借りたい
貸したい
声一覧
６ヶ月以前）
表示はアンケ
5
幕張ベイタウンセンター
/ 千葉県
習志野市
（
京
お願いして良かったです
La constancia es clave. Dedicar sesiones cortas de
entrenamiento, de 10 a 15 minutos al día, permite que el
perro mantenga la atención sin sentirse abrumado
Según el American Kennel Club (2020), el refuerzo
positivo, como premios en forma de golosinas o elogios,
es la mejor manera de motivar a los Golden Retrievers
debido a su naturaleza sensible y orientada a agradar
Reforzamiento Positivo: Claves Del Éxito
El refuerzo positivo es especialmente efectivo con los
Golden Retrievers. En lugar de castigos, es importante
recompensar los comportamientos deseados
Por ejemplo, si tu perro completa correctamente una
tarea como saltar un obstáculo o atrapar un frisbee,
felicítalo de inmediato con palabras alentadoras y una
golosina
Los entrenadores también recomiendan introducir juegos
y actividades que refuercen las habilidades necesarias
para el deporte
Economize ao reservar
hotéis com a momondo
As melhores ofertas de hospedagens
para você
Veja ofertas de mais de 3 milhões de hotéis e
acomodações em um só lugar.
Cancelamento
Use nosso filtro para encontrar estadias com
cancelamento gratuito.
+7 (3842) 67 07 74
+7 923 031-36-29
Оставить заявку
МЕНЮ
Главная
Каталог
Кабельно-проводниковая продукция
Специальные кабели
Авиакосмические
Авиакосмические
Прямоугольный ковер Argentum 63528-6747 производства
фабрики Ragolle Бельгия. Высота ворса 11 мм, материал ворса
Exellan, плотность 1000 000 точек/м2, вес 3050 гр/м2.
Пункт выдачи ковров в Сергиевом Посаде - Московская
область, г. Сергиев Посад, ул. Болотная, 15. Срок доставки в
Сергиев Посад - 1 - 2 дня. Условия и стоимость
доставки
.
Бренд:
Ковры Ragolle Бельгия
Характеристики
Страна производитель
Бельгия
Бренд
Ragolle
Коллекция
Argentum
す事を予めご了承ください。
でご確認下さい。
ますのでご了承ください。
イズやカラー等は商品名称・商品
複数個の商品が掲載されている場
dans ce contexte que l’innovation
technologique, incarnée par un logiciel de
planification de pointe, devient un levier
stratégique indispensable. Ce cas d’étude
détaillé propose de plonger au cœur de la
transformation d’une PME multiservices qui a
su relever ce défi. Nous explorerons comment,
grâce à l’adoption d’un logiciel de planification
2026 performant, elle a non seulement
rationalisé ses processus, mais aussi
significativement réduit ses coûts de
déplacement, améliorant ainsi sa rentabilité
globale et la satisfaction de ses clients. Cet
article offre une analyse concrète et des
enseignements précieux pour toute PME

○ ○ ○ ○ ○

→ **Action item**
Your response should consist of the full listing, repeated exactly.

→ **Answer to this task**
借りたい
貸したい
声一覧
６ヶ月以前）
表示はアンケ
5
幕張ベイタウンセンター
/ 千葉県
習志野市
（
京
お願いして良かったです
La constancia es clave. Dedicar sesiones cortas de
entrenamiento, de 10 a 15 minutos al día, permite que el
perro mantenga la atención sin sentirse abrumado
Según el American Kennel Club (2020), el refuerzo
positivo, como premios en forma de golosinas o elogios,
es la mejor manera de motivar a los Golden Retrievers
debido a su naturaleza sensible y orientada a agradar
Reforzamiento Positivo: Claves Del Éxito
El refuerzo positivo es especialmente efectivo con los
Golden Retrievers. En lugar de castigos, es importante
recompensar los comportamientos deseados
Por ejemplo, si tu perro completa correctamente una
tarea como saltar un obstáculo o atrapar un frisbee,
felicítalo de inmediato con palabras alentadoras y una
golosina
Los entrenadores también recomiendan introducir juegos
y actividades que refuercen las habilidades necesarias
para el deporte
Economize ao reservar
hotéis com a momondo
As melhores ofertas de hospedagens
para você
Veja ofertas de mais de 3 milhões de hotéis e
acomodações em um só lugar.
Cancelamento
Use nosso filtro para encontrar estadias com
cancelamento gratuito.
+7 (3842) 67 07 74
+7 923 031-36-29
Оставить заявку
МЕНЮ
Главная
Каталог
Кабельно-проводниковая продукция
Специальные кабели
Авиакосмические
Авиакосмические
Прямоугольный ковер Argentum 63528-6747 производства
фабрики Ragolle Бельгия. Высота ворса 11 мм, материал ворса
Exellan, плотность 1000 000 точек/м2, вес 3050 гр/м2.
Пункт выдачи ковров в Сергиевом Посаде - Московская
область, г. Сергиев Посад, ул. Болотная, 15. Срок доставки в
Сергиев Посад - 1 - 2 дня. Условия и стоимость
доставки
.
Бренд:
Ковры Ragolle Бельгия
Характеристики
Страна производитель
Бельгия
Бренд
Ragolle
Коллекция
Argentum
す事を予めご了承ください。
でご確認下さい。
ますのでご了承ください。
イズやカラー等は商品名称・商品
複数個の商品が掲載されている場
dans ce contexte que l’innovation
technologique, incarnée par un logiciel de
planification de pointe, devient un levier
stratégique indispensable. Ce cas d’étude
détaillé propose de plonger au cœur de la
transformation d’une PME multiservices qui a
su relever ce défi. Nous explorerons comment,
grâce à l’adoption d’un logiciel de planification
2026 performant, elle a non seulement
rationalisé ses processus, mais aussi
significativement réduit ses coûts de
déplacement, améliorant ainsi sa rentabilité
globale et la satisfaction de ses clients. Cet
article offre une analyse concrète et des
enseignements précieux pour toute PME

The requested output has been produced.